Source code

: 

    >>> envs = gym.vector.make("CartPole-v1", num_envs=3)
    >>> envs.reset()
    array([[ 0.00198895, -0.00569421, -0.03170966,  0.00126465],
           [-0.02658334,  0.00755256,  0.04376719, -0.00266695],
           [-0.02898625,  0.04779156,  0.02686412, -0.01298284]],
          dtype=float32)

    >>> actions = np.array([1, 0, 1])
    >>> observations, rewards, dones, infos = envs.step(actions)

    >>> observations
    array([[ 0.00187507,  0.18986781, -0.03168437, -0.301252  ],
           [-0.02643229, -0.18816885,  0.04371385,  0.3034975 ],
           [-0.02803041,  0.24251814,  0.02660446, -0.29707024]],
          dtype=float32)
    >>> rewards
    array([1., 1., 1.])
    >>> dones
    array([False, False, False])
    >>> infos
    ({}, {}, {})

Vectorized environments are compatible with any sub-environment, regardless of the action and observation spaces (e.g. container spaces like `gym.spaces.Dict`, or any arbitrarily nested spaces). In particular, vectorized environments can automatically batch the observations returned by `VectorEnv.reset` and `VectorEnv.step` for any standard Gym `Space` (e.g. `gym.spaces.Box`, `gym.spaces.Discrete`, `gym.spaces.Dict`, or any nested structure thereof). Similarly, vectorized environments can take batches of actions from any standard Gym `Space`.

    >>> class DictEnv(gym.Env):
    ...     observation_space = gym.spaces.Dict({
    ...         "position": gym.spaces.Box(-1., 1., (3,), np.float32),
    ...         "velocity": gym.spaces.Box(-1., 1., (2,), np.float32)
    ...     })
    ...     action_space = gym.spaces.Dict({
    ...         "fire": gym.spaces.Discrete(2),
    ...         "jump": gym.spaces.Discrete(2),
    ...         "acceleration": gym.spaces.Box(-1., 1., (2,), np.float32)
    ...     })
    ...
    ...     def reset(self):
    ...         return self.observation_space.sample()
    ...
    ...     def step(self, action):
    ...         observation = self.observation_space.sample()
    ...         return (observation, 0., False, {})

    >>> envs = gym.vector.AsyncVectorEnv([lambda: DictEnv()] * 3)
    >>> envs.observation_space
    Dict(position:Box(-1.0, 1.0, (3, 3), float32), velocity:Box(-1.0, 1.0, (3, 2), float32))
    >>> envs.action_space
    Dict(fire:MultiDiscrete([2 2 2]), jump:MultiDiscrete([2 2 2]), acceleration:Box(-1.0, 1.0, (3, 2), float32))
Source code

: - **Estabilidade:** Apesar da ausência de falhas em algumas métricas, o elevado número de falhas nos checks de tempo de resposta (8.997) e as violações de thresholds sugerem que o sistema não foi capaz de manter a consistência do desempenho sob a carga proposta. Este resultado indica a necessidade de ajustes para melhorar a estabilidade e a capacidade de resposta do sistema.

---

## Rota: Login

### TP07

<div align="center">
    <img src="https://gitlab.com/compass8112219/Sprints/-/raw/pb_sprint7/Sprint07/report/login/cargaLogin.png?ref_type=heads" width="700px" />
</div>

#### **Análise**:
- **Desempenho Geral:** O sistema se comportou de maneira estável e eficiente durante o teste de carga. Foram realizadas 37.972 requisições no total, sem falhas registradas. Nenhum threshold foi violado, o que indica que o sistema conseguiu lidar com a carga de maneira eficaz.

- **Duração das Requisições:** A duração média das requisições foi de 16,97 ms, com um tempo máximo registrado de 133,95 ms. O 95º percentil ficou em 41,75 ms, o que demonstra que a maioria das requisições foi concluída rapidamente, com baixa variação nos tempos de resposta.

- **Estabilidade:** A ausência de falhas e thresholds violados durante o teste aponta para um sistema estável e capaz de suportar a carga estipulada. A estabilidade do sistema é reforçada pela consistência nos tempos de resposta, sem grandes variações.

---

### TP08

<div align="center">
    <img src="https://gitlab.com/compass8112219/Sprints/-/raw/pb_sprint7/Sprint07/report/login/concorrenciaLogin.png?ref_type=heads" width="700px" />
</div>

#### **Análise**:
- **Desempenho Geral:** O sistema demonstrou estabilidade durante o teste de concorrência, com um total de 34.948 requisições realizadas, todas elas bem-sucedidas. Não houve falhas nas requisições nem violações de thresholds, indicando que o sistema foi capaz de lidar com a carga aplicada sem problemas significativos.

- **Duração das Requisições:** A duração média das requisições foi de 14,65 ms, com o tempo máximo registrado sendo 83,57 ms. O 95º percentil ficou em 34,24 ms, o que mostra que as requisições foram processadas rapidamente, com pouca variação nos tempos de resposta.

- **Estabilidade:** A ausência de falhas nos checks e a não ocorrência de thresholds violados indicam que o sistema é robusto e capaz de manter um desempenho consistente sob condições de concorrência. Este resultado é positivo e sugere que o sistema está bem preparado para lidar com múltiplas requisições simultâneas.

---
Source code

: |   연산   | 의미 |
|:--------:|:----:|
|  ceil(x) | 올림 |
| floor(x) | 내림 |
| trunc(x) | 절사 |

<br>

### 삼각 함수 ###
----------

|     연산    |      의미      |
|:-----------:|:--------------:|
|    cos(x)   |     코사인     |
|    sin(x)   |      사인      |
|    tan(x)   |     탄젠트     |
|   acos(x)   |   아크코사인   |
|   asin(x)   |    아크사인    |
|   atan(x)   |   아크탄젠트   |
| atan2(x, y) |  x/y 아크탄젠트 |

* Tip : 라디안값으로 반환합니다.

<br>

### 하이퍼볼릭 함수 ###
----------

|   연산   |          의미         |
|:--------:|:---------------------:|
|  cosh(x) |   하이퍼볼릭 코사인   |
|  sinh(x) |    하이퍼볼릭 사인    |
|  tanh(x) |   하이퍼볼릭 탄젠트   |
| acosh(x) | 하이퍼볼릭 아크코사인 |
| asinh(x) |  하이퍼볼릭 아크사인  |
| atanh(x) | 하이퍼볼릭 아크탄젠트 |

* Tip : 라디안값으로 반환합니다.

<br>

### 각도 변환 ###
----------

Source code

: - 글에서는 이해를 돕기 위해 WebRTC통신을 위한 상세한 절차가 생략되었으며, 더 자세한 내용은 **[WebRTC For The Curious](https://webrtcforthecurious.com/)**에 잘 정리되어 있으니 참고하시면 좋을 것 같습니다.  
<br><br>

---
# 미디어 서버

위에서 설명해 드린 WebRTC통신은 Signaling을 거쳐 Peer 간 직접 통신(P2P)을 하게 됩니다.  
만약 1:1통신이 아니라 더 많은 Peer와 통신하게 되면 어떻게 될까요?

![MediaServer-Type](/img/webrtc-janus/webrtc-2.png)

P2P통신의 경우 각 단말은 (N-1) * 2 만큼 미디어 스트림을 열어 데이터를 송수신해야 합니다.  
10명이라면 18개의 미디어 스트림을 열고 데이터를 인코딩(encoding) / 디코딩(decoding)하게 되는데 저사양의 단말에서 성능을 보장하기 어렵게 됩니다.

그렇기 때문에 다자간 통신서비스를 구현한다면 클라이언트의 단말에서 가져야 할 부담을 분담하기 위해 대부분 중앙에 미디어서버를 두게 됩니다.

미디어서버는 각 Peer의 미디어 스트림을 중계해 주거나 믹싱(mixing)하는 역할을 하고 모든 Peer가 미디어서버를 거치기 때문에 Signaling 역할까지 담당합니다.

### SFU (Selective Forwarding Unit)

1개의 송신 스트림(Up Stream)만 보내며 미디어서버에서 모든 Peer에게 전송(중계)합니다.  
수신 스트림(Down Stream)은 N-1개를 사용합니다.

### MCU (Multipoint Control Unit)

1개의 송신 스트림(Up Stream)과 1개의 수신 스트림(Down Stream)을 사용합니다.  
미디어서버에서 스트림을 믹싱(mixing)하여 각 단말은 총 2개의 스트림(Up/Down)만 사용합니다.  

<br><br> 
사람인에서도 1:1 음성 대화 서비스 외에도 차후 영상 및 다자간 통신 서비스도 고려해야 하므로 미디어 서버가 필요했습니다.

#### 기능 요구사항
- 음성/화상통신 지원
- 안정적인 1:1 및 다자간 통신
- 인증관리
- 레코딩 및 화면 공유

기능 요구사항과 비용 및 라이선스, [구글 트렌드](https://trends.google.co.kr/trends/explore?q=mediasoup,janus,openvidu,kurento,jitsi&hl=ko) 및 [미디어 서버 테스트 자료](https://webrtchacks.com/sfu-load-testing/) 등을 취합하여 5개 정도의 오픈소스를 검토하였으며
•••
Work item - Render the items as a numbered list, from their first line up to and including the line with "Vectorized environments are", and drop any blank lines.

Task solution -
1. Source code
2. : 
3.     >>> envs = gym.vector.make("CartPole-v1", num_envs=3)
4.     >>> envs.reset()
5.     array([[ 0.00198895, -0.00569421, -0.03170966,  0.00126465],
6.            [-0.02658334,  0.00755256,  0.04376719, -0.00266695],
7.            [-0.02898625,  0.04779156,  0.02686412, -0.01298284]],
8.           dtype=float32)
9.     >>> actions = np.array([1, 0, 1])
10.     >>> observations, rewards, dones, infos = envs.step(actions)
11.     >>> observations
12.     array([[ 0.00187507,  0.18986781, -0.03168437, -0.301252  ],
13.            [-0.02643229, -0.18816885,  0.04371385,  0.3034975 ],
14.            [-0.02803041,  0.24251814,  0.02660446, -0.29707024]],
15.           dtype=float32)
16.     >>> rewards
17.     array([1., 1., 1.])
18.     >>> dones
19.     array([False, False, False])
20.     >>> infos
21.     ({}, {}, {})
22. Vectorized environments are compatible with any sub-environment, regardless of the action and observation spaces (e.g. container spaces like `gym.spaces.Dict`, or any arbitrarily nested spaces). In particular, vectorized environments can automatically batch the observations returned by `VectorEnv.reset` and `VectorEnv.step` for any standard Gym `Space` (e.g. `gym.spaces.Box`, `gym.spaces.Discrete`, `gym.spaces.Dict`, or any nested structure thereof). Similarly, vectorized environments can take batches of actions from any standard Gym `Space`.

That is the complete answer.